**TASK BRIEF**
Copy the lines below word for word, starting at the line that has "Componente AC/DC" and going through the very last line. Leave the pictures out.

**SOURCE MATERIAL**
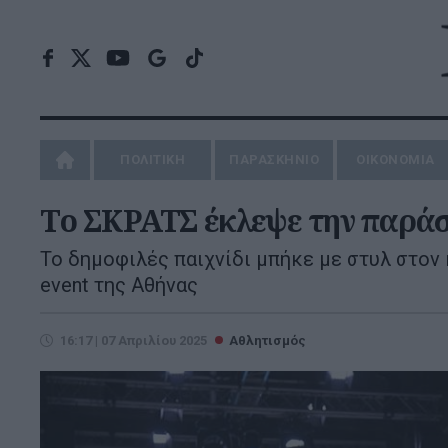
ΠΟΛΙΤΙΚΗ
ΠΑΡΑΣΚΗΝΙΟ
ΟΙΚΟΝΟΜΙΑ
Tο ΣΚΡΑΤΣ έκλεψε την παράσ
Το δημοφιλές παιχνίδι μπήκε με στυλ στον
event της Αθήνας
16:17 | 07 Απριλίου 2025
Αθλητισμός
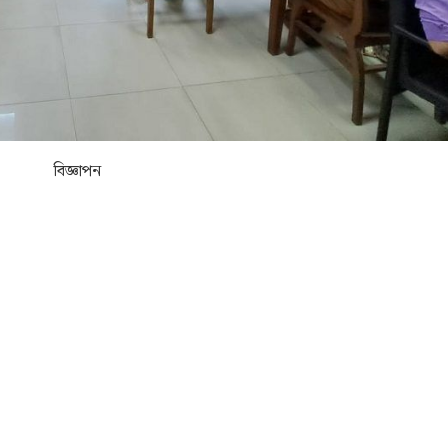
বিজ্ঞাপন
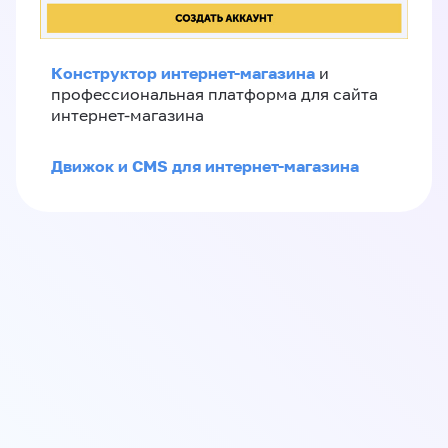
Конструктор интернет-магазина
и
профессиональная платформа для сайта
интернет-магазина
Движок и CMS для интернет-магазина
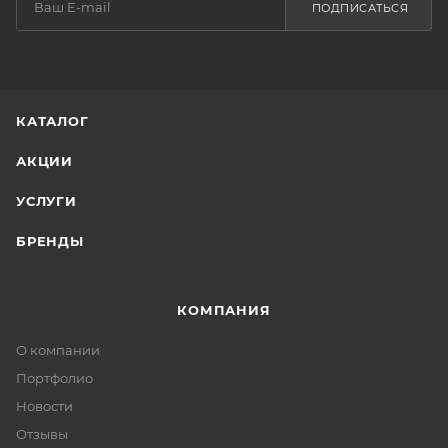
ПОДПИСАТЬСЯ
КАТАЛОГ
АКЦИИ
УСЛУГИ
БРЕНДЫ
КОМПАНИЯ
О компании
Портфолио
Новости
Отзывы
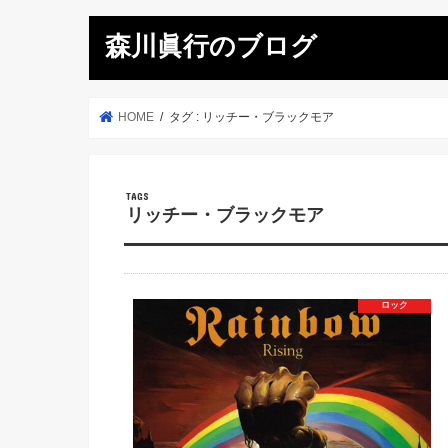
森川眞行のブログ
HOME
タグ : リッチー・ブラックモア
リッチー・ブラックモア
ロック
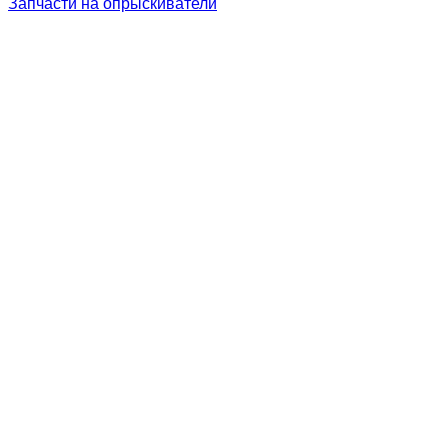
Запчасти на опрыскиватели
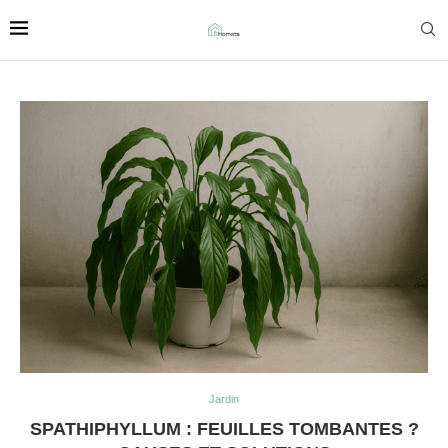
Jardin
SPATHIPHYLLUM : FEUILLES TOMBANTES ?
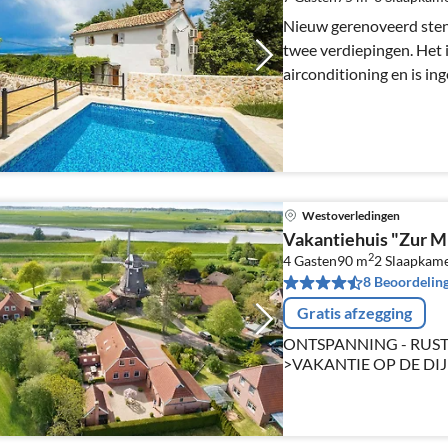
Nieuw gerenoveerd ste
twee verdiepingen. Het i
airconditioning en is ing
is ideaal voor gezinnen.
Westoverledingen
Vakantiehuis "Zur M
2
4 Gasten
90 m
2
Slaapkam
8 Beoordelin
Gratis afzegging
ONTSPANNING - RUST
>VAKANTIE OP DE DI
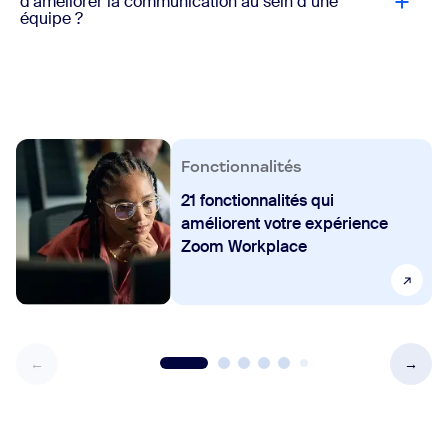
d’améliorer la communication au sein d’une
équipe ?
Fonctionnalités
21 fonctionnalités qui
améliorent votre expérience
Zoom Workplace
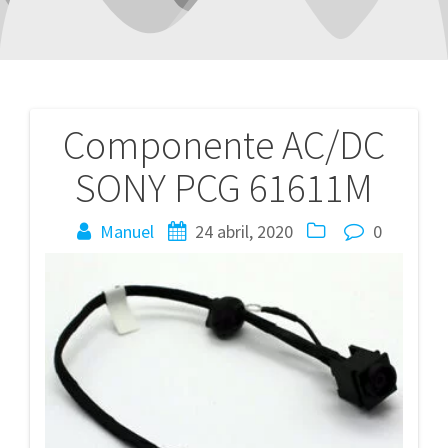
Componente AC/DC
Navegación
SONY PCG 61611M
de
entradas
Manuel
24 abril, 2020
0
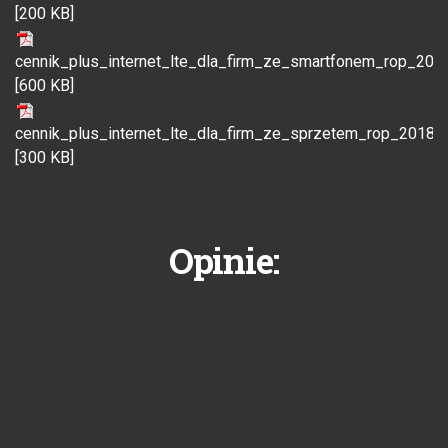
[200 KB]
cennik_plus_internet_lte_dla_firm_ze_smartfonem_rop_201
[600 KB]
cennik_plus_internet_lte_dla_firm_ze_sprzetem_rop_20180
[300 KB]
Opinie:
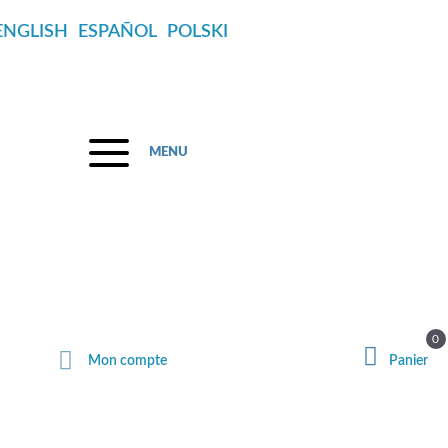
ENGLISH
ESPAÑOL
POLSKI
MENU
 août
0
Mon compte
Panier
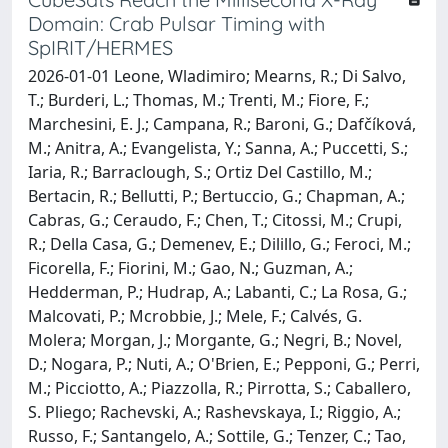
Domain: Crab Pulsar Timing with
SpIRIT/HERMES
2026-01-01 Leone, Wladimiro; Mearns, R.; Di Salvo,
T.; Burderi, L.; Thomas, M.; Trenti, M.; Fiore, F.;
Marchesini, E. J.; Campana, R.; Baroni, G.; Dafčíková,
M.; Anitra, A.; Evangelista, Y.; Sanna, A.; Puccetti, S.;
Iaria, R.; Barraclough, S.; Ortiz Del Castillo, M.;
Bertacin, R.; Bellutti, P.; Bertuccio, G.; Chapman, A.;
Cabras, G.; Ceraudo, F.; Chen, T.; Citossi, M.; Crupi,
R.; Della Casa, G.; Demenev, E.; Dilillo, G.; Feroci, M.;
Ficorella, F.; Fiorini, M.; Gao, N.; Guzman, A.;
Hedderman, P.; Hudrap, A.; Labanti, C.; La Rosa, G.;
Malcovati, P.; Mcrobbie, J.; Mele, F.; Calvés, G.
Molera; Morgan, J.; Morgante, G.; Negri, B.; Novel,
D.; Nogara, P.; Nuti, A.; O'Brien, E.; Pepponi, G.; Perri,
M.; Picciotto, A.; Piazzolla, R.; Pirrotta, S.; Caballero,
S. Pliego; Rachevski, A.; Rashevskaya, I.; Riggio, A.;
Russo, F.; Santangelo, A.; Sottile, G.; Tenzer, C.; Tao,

**YOUR RESPONSE**
Componente AC/DC
Navegación
SONY PCG 61611M
de
entradas
Manuel
24 abril, 2020
0
[200 KB]
cennik_plus_internet_lte_dla_firm_ze_smartfonem_rop_201
[600 KB]
cennik_plus_internet_lte_dla_firm_ze_sprzetem_rop_20180
[300 KB]
Opinie:
ENGLISH
ESPAÑOL
POLSKI
MENU
 août
0
Mon compte
Panier
Domain: Crab Pulsar Timing with
SpIRIT/HERMES
2026-01-01 Leone, Wladimiro; Mearns, R.; Di Salvo,
T.; Burderi, L.; Thomas, M.; Trenti, M.; Fiore, F.;
Marchesini, E. J.; Campana, R.; Baroni, G.; Dafčíková,
M.; Anitra, A.; Evangelista, Y.; Sanna, A.; Puccetti, S.;
Iaria, R.; Barraclough, S.; Ortiz Del Castillo, M.;
Bertacin, R.; Bellutti, P.; Bertuccio, G.; Chapman, A.;
Cabras, G.; Ceraudo, F.; Chen, T.; Citossi, M.; Crupi,
R.; Della Casa, G.; Demenev, E.; Dilillo, G.; Feroci, M.;
Ficorella, F.; Fiorini, M.; Gao, N.; Guzman, A.;
Hedderman, P.; Hudrap, A.; Labanti, C.; La Rosa, G.;
Malcovati, P.; Mcrobbie, J.; Mele, F.; Calvés, G.
Molera; Morgan, J.; Morgante, G.; Negri, B.; Novel,
D.; Nogara, P.; Nuti, A.; O'Brien, E.; Pepponi, G.; Perri,
M.; Picciotto, A.; Piazzolla, R.; Pirrotta, S.; Caballero,
S. Pliego; Rachevski, A.; Rashevskaya, I.; Riggio, A.;
Russo, F.; Santangelo, A.; Sottile, G.; Tenzer, C.; Tao,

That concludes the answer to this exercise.